ShadowRAM: November 1, 2004

If the Red Sox can do the impossible, which they demonstrated amply over the past three weeks, that must mean there's hope for the Cubbies. Right? Right?!

The new sports prediction making the rounds is the "as the Redskins go, so goes the nation" game plan. This theory holds that the last Washington Redskins home game before a presidential election is a near-foolproof indicator of who will win the race. If the Skins win, so does the incumbent. If the opponent wins, the challenger's in like Flynn. This weekend's opponent is Green Bay, and some bloggers opine that with the way the Packers have been faring, it'll be a Bush landslide. (BTW, this Redskins rule goes back to 1936.)

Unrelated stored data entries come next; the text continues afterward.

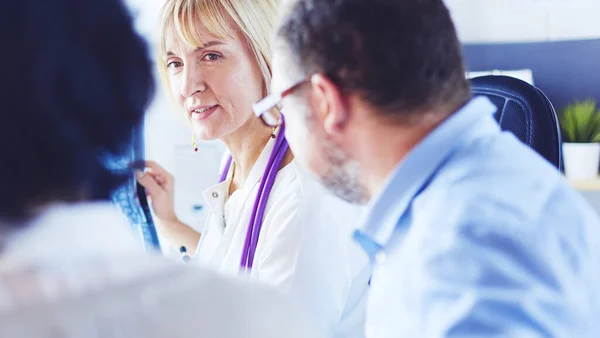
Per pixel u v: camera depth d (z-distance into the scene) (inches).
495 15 103.4
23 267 18.2
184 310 18.9
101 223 19.8
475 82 53.7
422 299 26.9
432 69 29.5
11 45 17.9
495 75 52.8
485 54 102.7
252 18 48.8
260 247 46.9
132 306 18.3
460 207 27.8
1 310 17.2
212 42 48.7
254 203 47.8
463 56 31.9
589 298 28.2
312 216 45.2
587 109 93.1
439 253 26.9
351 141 30.9
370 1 29.0
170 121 74.1
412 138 30.7
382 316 30.4
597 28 99.0
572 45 98.0
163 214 59.5
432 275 26.8
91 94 19.4
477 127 31.1
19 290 17.8
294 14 31.1
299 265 44.1
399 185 30.7
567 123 94.3
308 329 21.2
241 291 20.2
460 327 25.3
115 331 17.8
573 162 92.2
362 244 32.6
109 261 19.1
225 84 49.3
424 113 30.1
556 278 26.4
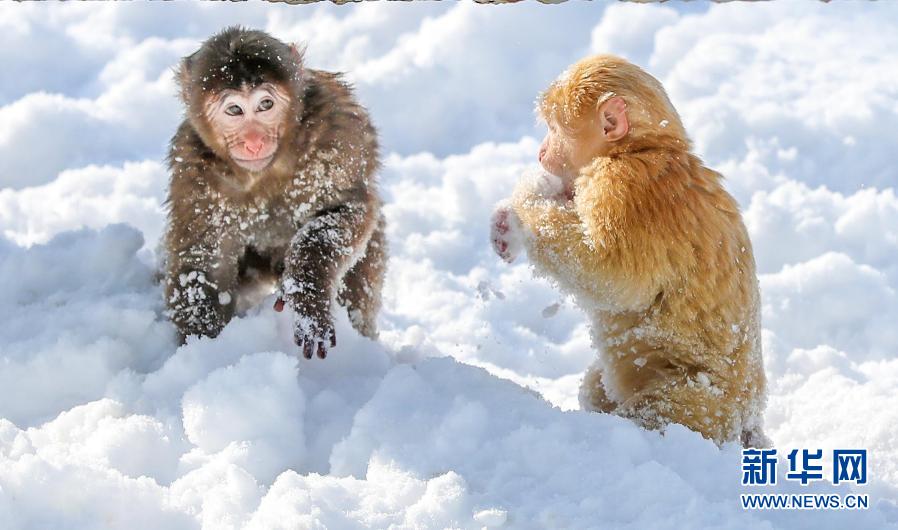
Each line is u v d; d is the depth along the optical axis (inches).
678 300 226.7
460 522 170.1
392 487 179.2
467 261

Security rivals McAfee and Symantec must be feeling less secure than they let on. Word has it that Symantec's stock has one foot in the downgrade category because folks think the company's running out of innovative ideas on the business product front. "They've stalled, and everything to them is consumer AV revenue," one trader said, citing 63 percent growth in Symantec's consumer AV revenue, which accounted for more than half its earnings last quarter. Maybe that's why Symantec made up a new business product sales pitch, substituting "integrity" for "security."

McAfee execs, meanwhile, say they see a rosy future as a refurbished friend of the channel—but even they admit similar past efforts floundered. Maybe that's why they continue to sell almost everything direct through Digital River.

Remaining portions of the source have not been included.